France Santé est actuellement un très bon bonus pour le bon modèle de clinique. Ce serait un mauvais modèle de clinique à construire uniquement pour le bonus.
SOURCES ET MÉTHODOLOGIE
Pour répondre à la question « Clinique médicale : faut-il viser le label France Santé ? », nous avons traité le dispositif comme une décision de business plutôt que comme un simple sujet réglementaire. Nous avons séparé l’analyse en plusieurs dimensions qui peuvent faire basculer la décision : éligibilité, financement, structure juridique, contraintes opérationnelles, acquisition de patients, recrutement, localisation et évolution du dispositif dans le temps.
Pour chaque dimension, nous avons privilégié les sources les plus récentes et les plus directement vérifiables. Les textes du Code de la santé publique, la loi de financement de la Sécurité sociale pour 2026, les avenants conventionnels publiés par l’Assurance Maladie et leurs versions au Journal officiel ont eu le plus de poids lorsqu’il s’agissait de déterminer ce qu’une structure peut réellement faire, toucher ou distribuer.
Les données territoriales et démographiques ont ensuite servi à tester la cohérence du modèle dans la pratique. Pour la localisation et le recrutement, nous avons notamment utilisé les publications de la DREES sur l’accessibilité aux soins de premier recours et la démographie des professionnels de santé, plutôt que de nous reposer sur une notion vague de « désert médical ».

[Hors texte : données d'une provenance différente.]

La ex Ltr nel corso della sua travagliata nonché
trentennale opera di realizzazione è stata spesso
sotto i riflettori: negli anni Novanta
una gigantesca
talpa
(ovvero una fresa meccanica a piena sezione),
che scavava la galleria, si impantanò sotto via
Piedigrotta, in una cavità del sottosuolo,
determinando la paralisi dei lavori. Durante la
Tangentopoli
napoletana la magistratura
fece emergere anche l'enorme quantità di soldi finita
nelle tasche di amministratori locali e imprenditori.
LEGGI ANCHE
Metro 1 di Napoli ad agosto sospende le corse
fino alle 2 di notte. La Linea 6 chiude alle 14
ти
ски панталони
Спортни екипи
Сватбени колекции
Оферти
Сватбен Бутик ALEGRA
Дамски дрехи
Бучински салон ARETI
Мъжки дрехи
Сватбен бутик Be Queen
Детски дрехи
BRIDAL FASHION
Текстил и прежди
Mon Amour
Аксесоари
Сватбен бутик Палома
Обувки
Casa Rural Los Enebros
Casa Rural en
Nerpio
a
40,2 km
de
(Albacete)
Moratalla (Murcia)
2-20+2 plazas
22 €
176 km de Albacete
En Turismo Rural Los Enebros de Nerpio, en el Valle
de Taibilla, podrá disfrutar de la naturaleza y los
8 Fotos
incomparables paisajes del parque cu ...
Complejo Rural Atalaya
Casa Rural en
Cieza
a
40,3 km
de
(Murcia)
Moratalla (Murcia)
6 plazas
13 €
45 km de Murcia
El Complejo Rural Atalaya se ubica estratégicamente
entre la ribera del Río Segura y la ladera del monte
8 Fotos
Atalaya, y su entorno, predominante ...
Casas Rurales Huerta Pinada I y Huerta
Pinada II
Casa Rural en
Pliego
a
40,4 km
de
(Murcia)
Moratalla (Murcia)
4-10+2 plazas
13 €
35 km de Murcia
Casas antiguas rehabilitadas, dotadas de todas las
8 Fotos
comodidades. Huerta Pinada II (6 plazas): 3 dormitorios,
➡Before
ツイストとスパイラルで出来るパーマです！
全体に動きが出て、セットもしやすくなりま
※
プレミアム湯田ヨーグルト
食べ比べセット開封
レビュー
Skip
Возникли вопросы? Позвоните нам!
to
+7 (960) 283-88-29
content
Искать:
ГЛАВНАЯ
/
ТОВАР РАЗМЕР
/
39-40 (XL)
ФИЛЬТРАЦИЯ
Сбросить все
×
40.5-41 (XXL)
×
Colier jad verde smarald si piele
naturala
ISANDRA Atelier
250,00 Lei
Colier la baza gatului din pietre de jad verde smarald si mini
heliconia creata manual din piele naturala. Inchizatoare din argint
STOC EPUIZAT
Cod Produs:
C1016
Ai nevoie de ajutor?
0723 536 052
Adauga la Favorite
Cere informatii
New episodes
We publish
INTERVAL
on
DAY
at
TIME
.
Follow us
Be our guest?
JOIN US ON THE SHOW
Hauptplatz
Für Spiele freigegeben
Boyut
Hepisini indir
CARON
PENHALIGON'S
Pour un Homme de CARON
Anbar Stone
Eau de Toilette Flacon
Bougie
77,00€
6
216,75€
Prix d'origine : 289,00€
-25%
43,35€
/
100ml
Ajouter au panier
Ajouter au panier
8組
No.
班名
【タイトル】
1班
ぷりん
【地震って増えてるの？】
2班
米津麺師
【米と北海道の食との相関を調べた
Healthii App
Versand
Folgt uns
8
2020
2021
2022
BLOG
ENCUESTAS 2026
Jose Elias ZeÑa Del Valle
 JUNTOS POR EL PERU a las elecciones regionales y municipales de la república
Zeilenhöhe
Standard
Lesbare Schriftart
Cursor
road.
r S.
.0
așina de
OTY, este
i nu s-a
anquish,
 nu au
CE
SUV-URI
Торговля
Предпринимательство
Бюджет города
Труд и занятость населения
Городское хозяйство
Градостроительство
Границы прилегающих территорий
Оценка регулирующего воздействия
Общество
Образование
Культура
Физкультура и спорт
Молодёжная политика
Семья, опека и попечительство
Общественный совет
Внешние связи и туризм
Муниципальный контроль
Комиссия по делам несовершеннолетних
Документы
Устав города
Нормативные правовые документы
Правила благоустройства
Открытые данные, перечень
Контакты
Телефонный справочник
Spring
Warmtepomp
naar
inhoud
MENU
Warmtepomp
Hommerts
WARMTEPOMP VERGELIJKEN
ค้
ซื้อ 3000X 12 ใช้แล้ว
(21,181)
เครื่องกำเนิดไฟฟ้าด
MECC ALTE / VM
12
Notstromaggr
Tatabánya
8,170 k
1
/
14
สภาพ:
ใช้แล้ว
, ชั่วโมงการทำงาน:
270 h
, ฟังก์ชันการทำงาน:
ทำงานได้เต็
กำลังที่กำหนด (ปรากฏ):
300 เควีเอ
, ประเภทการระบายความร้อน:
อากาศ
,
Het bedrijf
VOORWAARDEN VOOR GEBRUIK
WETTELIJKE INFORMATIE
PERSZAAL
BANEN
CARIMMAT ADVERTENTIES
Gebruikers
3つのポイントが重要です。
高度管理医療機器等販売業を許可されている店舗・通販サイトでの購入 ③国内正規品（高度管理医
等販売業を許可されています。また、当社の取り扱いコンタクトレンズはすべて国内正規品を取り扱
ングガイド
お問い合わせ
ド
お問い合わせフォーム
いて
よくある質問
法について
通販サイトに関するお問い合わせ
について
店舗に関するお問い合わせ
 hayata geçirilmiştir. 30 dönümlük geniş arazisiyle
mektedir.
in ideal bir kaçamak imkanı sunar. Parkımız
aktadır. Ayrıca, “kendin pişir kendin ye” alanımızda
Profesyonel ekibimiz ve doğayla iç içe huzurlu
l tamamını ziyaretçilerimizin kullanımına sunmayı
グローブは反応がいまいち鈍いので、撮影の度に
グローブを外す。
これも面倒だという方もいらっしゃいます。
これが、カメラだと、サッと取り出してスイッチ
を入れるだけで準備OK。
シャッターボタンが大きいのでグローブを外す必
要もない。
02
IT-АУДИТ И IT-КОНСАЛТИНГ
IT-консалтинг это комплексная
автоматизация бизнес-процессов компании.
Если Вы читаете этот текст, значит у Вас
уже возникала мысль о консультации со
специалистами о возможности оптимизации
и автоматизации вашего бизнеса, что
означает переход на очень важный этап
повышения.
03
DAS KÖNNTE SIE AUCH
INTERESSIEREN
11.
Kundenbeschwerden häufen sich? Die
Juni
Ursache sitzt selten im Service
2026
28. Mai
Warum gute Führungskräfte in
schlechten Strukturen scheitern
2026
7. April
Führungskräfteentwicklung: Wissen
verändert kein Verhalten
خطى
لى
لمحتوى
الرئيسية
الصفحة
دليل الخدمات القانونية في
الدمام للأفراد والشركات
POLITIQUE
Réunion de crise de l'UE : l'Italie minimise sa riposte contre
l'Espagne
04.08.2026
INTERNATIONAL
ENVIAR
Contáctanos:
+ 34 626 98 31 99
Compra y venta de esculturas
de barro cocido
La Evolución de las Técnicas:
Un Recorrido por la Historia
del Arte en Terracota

Les exemples économiques présentés dans l’article sont des ordres de grandeur destinés à mesurer l’impact du financement sur une petite structure. Le montant d’environ 50 000 € correspond à une structure de référence autour de la file active médiane ; il ne doit pas être lu comme un montant garanti à toutes les cliniques, ni comme une rémunération figée dans le temps.
Nous avons également donné davantage de poids aux règles qui modifient directement le business model qu’aux commentaires généraux sur le dispositif : trajectoire du socle France Santé, briques complémentaires, conditions de participation au SAS, tarification de la médecine générale, fonctionnement des MSP et des SISA, et règle de non-distribution des bénéfices des centres de santé.
Parmi les principales sources utilisées figurent la présentation officielle du réseau France Santé par le ministère de la Santé, la circulaire interministérielle du 16 juin 2026 sur son déploiement et son financement, le Code de la santé publique consacré au réseau France Santé, l’avenant 2 à l’ACI des structures de santé pluriprofessionnelles publié par l’Assurance Maladie, sa version officielle détaillant les modalités pérennes de rémunération, l’avenant 1 relatif aux centres de santé, les données DREES sur l’accessibilité aux soins de premier recours et les données DREES sur la démographie des professionnels de santé au 1er janvier 2026.